BioPharmaceutiques : Quelles difficultés principales les sociétés de biotechnologie européennes ont-elles eu à surmonter pour réussir à se financer ?

Bart Bergstein : Les sociétés doivent s'assurer qu'elles sont les meilleures de leur catégorie. Seuls les acteurs d'excellence seront financés. Elles doivent aussi disposer d'un soutien interne solide pour réaliser leur financement. Un engagement fort des investisseurs déjà présents constitue un élément critique pour attirer tout autre investissement extérieur.

BioPharmaceutiques : A quel(s) stade(s) ces difficultés vous paraissent-elles les plus importantes ?

Bart Bergstein : Les phases précoces (identification du mode d'action, sélection des composées lead, optimisation des capacités de fixation) sont les plus difficiles.

BioPharmaceutiques : Quelle a été, pour vous, la plus belle levée de fonds réussie en Europe cette année ?

Bart Bergstein : Il s'agit d'arGEN-X, société dédiée aux anticorps fonctionnels.

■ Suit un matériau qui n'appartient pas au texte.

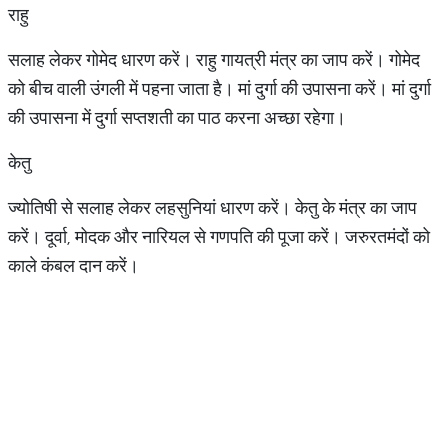
राहु
सलाह लेकर गोमेद धारण करें। राहु गायत्री मंत्र का जाप करें। गोमेद
को बीच वाली उंगली में पहना जाता है। मां दुर्गा की उपासना करें। मां दुर्गा
की उपासना में दुर्गा सप्तशती का पाठ करना अच्छा रहेगा।
केतु
ज्योतिषी से सलाह लेकर लहसुनियां धारण करें। केतु के मंत्र का जाप
करें। दूर्वा, मोदक और नारियल से गणपति की पूजा करें। जरुरतमंदों को
काले कंबल दान करें।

La société est parvenue à lever des fonds, à être sur-souscrite, tout cela alors qu'elle est en phase précoce de développement avec une quantité de données pré-cliniques limitée (voir Tableau Levées de fonds). Son succès repose sur son approche innovante et encore jamais exploitée pour la découverte d'anticorps thérapeutiques issus du lama.

BioPharmaceutiques : Avez-vous participé à des tours de table de sociétés de biotechnologie européennes en 2009 ? Quelles raisons majeures ont motivé vos choix ?

Bart Bergstein : Nous avons conduit plusieurs financements européens, en premier lieu des tours de table internes pour le soutien des sociétés de notre portefeuille et, dans le cas d'arGEN-X, la réalisation d'un investissement dans une nouvelle société. Nous sommes un investisseur transatlantique et de ce fait, relativement impartial quant à la localisation des sociétés dans lesquelles nous investissons. Nous sélectionnons les meilleures opportunités sans nous préoccuper de leur situation géographique. Nous n'avons pas fait sciemment le choix d'investir en Europe, mais nous avons plutôt opté pour les bonnes opportunités d'investissement.

BioPharmaceutiques : Avez-vous fait des arbitrages entre société de biotech et sociétés intervenant dans d'autres domaines (medical device, diagnostics, cleantech, TIC....) ?

Bart Bergstein : Non.

BioPharmaceutiques : Quelles évolutions, quelles modifications vous paraissent nécessaires pour faciliter l'accès des sociétés de biotechnologie aux financements ? Quel(s) rôle(s) les sociétés de capital-risque pourraient-elles jouer dans ce cadre ?

Bart Bergstein : Actuellement, les financements non dilutifs et les subventions gouvernementales sont des éléments clés pour aider l'industrie biotech à traverser la tempête.

BioPharmaceutiques : Prévoyez-vous d'investir dans des sociétés de biotechnologie européennes en 2010 ? Êtes-vous plutôt optimiste ou plutôt pessimiste pour le financement des sociétés de biotechnologie européennes en 2010 ?

Bart Bergstein : Oui, car l'Europe a toujours beaucoup à offrir en termes de science prometteuse et solide. Les bonnes sociétés continueront à attirer les financements. Cependant, 2010 sera encore une année rude pour la majorité d'entre elles.